I mounted a FreeBSD ISO into the virtual machine, booted from it, temporarily imported and mounted the zroot zpool to /mnt and ran:

# gpart bootcode -b /boot/pmbr -p /boot/gptzfsboot -i 1 vtbd0

Exported the zpool again, and rebooted. Machine came up.

New PGP Keys

It's that time of year again.

Fingerprint                                       | Comment
---------------------------------------------------------------------------
2680 A50E FD03 2007 FABE 8C87 B0E4 322E EE81 8BDE | 2022 personal
3CCE 5942 8B30 462D 1045 9909 C560 7DA1 46E1 28B8 | 2022 maven-rsa-key
8EAE 10EA 3E8D F42F E58F CFD2 7863 6912 E065 EAD3 | 2021 jenkins-maven-rsa-key

Keys are published to the keyservers as usual.

Cold Spot ABS

I'm attempting to print a part like this:

Part

The part must be printed in the orientation shown due to the anisotropic properties of 3D printed parts: The part needs to be printed such that the print layers are oriented perpendicular to the expected load.

This wouldn't normally be an issue, but the part is 25cm long. The build volume of the Prusa i3 MK3S is 250 × 210 × 210 mm. That left me exactly one way to print the part: Lay it on the print bed lengthwise.

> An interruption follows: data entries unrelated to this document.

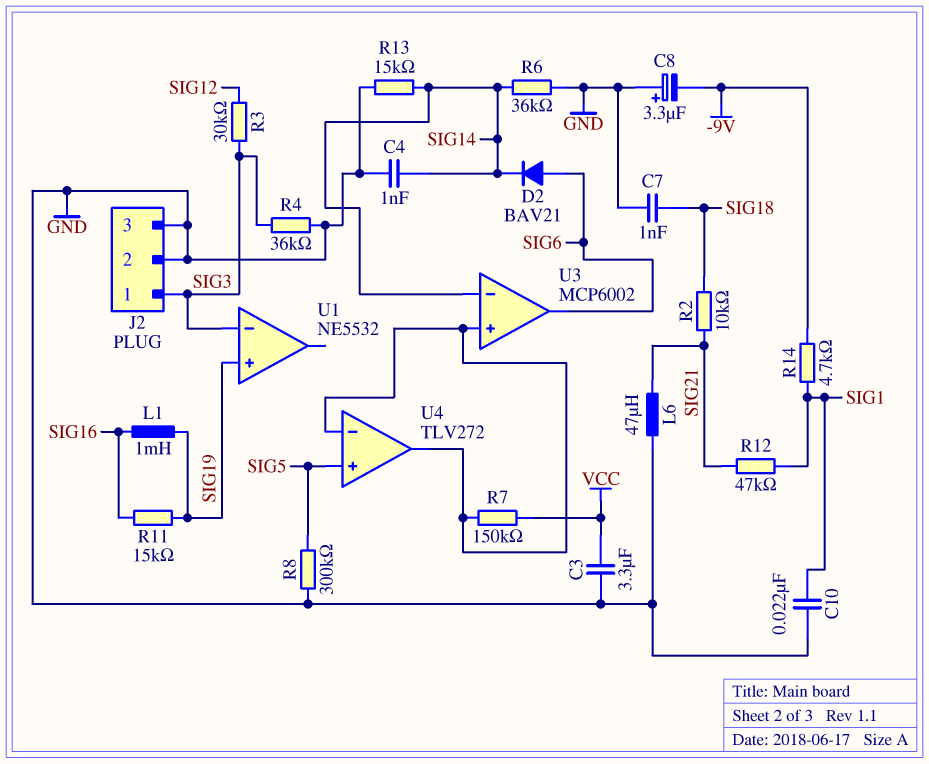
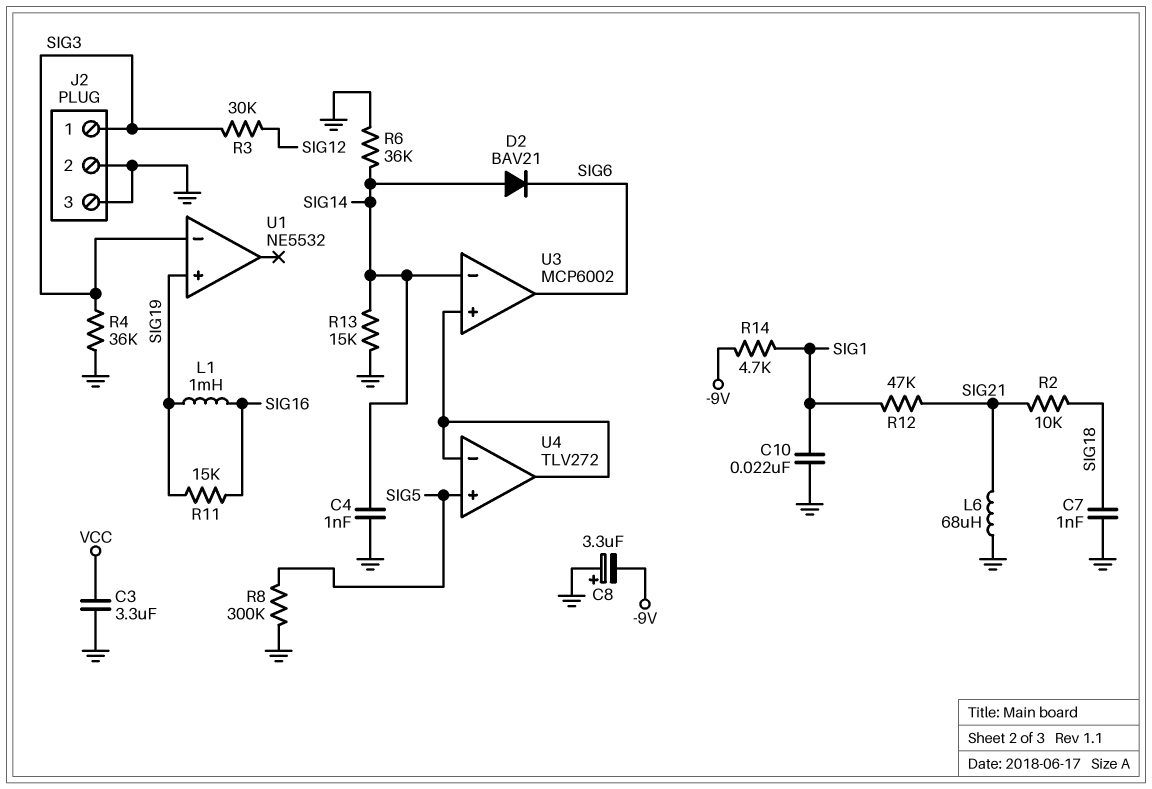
D2: diode BAV21 (A SIG6, K SIG14) -> diode BAV21 (A SIG14, K SIG6)
L6: 47uH (GND, SIG21) -> 68uH (GND, SIG21)
R7: 150k (U3/in+, VCC) -> none

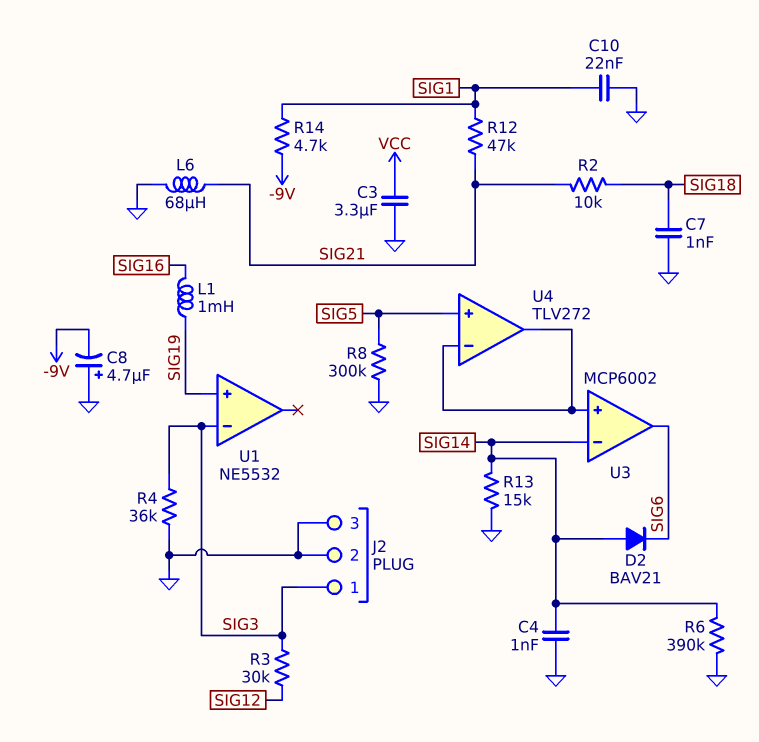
C8: 3.3uF (plus GND, minus -9V) -> 4.7uF (plus GND, minus -9V)
R6: 36k (GND, SIG14) -> 390k (GND, SIG14)
R11: 15k (SIG16, SIG19) -> none

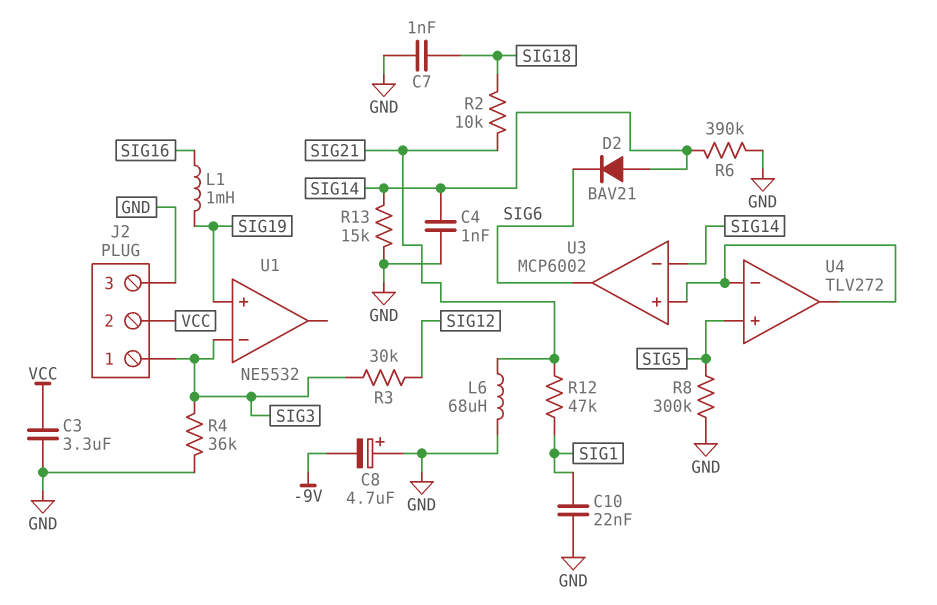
J2 pin 2: GND -> VCC
R14: 4.7k (-9V, SIG1) -> none

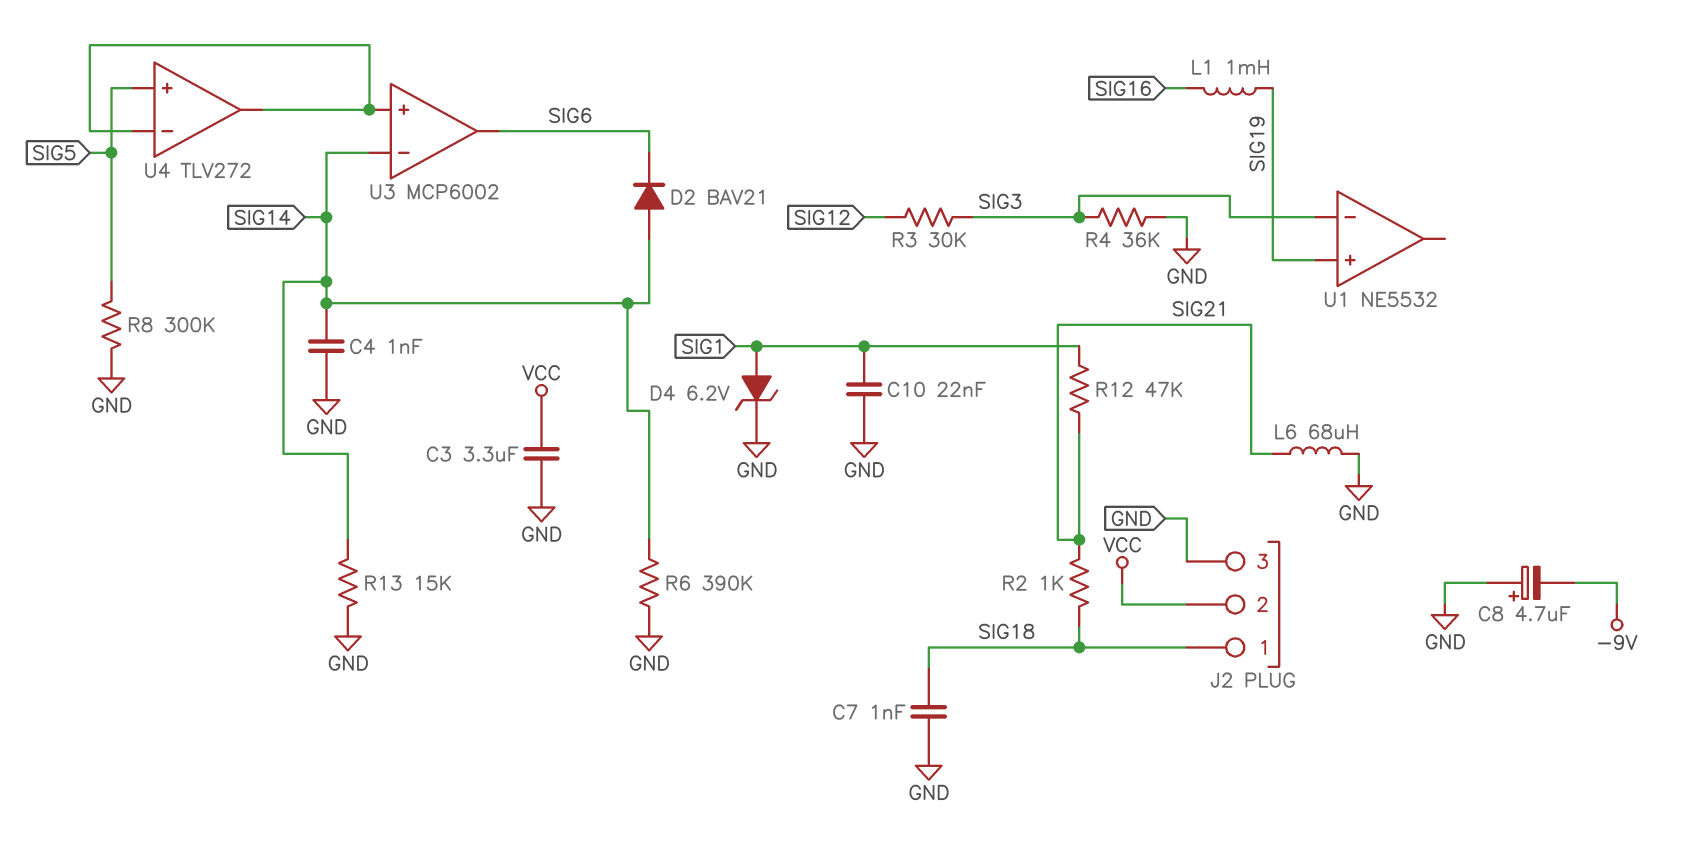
D4: none -> zener 6.2V (A SIG1, K GND)
J2 pin 1: SIG3 -> SIG18
R2: 10k (SIG18, SIG21) -> 1k (SIG18, SIG21)

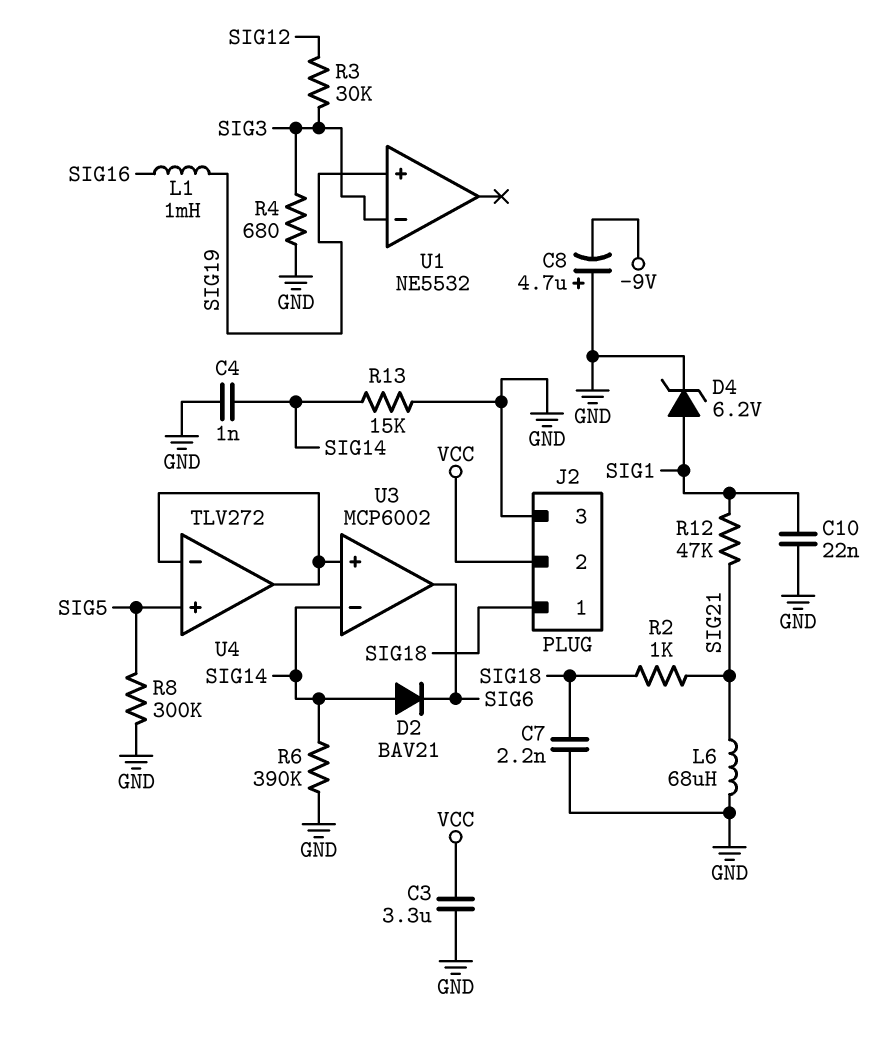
C7: 1nF (GND, SIG18) -> 2.2nF (GND, SIG18)
R4: 36k (GND, SIG3) -> 680 (GND, SIG3)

Because I wasn't completely certain that the part dimensions were correct, I printed a small slice of the end of the model for testing:

Slice

Unfortunately, the printed part was pretty severely warped. The two highlighted lines are supposed to be parallel!

Warp

The part was printed in eSun ABS. Now, ABS has the reputation of being difficult to print. It reportedly has a tendency to warp and shrink in exactly the manner shown above. However, my personal experience of ABS has been the complete opposite to date! I've not, so far, had a single part warp in any observable way. I think I've had good results so far due to printing exclusively in an enclosure, using a 110°C heated bed, and tuning the material settings carefully. Therefore, having a part come out of the enclosure looking like this was a bit of a surprise.

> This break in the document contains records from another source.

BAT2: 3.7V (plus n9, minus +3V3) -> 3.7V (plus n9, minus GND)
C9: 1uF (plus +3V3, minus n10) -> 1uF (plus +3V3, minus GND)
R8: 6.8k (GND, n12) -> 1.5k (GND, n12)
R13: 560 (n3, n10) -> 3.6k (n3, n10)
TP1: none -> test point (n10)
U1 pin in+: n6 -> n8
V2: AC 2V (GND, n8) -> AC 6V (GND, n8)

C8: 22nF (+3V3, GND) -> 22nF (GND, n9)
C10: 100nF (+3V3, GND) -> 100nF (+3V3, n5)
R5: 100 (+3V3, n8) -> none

My first thought was to question where I was printing on the bed. I don't normally print in that lower right corner. I tried moving the slice of the model to the middle of the print bed and printing again... No warping!

Late last year, I attached a small PVC duct to the back of the enclosure so that I could vent ABS fumes out of the window during prints. Given that we're coming into the winter months in the UK, I wondered if the warping was actually caused by a cold draft from outside getting into the enclosure and ruining the first print. I moved the part back into the corner and printed again... It warped. Not only did it warp, but it suspiciously warped in exactly the same manner as the first print; one of the corners (not both) lifted from the heat bed. Coincidentally, the corner that lifted was the corner that was placed in the same location on the heat bed both times (the bottom right corner).

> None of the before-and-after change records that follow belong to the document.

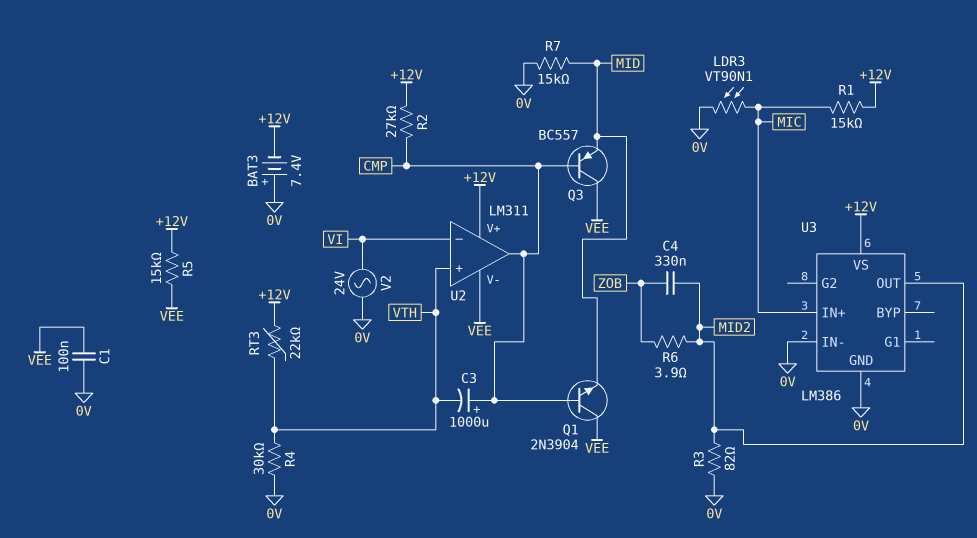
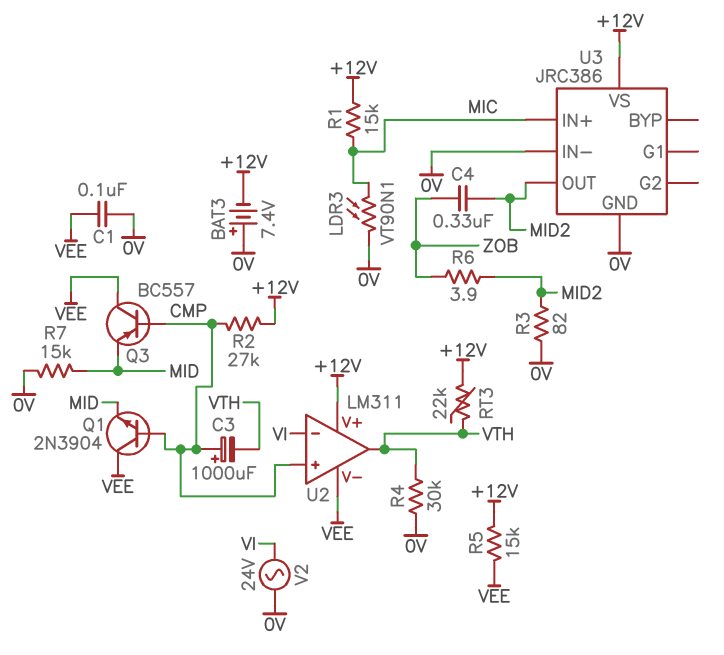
U2 pin in+: VTH -> CMP
U2 pin out: CMP -> VTH
U3: LM386 -> JRC386

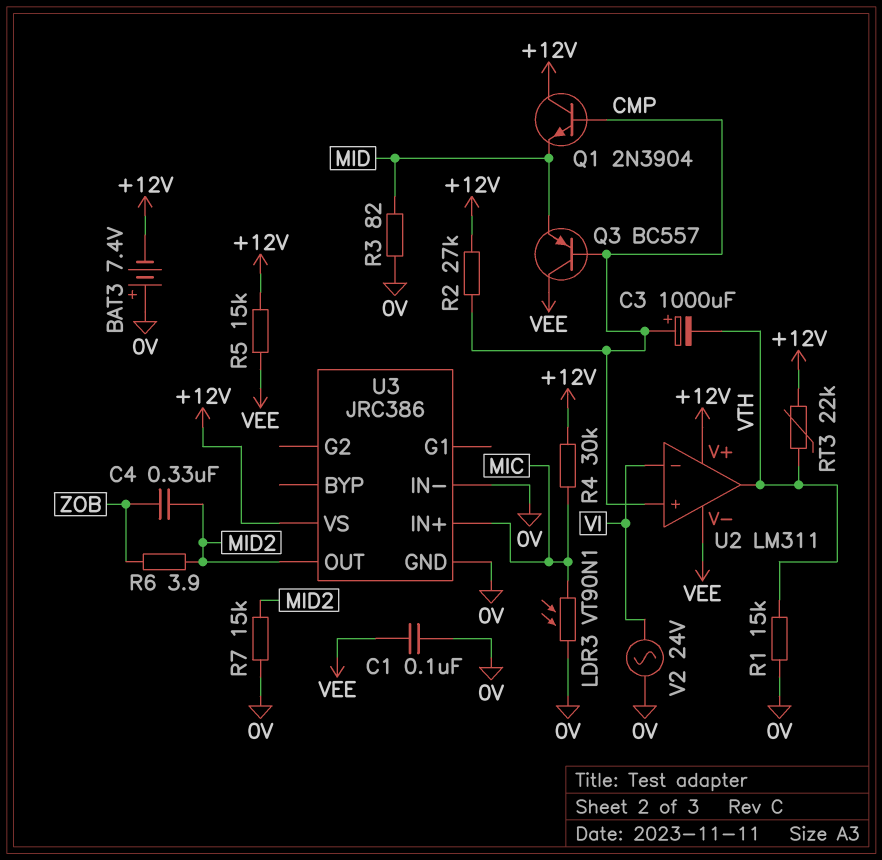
Q1: NPN 2N3904 (B CMP, C VEE, E MID) -> NPN 2N3904 (B CMP, C +12V, E MID)
R1: 15k (+12V, MIC) -> 15k (0V, VTH)
R3: 82 (0V, MID2) -> 82 (0V, MID)
R4: 30k (0V, VTH) -> 30k (+12V, MIC)
R7: 15k (0V, MID) -> 15k (0V, MID2)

I tried printing a version of the part with "mouse ears" - small brims placed under each corner. Once again, the part warped, and specifically only warped on one corner. The entire brim on that corner of the part actually lifted off the heat bed, whilst the other corner stayed firmly down.

Warp

In the above image, the marked lines are supposed to be parallel. Severe warping and buckling can be observed on the right side of the part, and absolutely no warping is present on the left side. The part is symmetrical; if it warped on one side, it should warp on the other.

At this point, I was pretty much convinced that something was unusual about that specific part of the heat bed.

I found a discussion thread on the Prusa forums where someone had produced a thermal image of the heat bed running at temperatures very close to the temperatures I'm using for ABS:

FLIR

The original poster notes:

Heat distribution is not perfectly even, but it doesn't look too bad. The cold spots are where the magnets sit.

...

These images are without a steel sheet attached. When a steel sheet is added, it should spread out the heat more evenly towards the perimeters of the bed.

Note that in the image, both the bottom left and bottom right areas of the heat bed are noticeably colder than the rest. This might not matter for larger parts, but for a part with a small corner area, it clearly does!

I suspect moving the part to the next grid square over (in the horizontal band that says "Do not print") will fix the problem.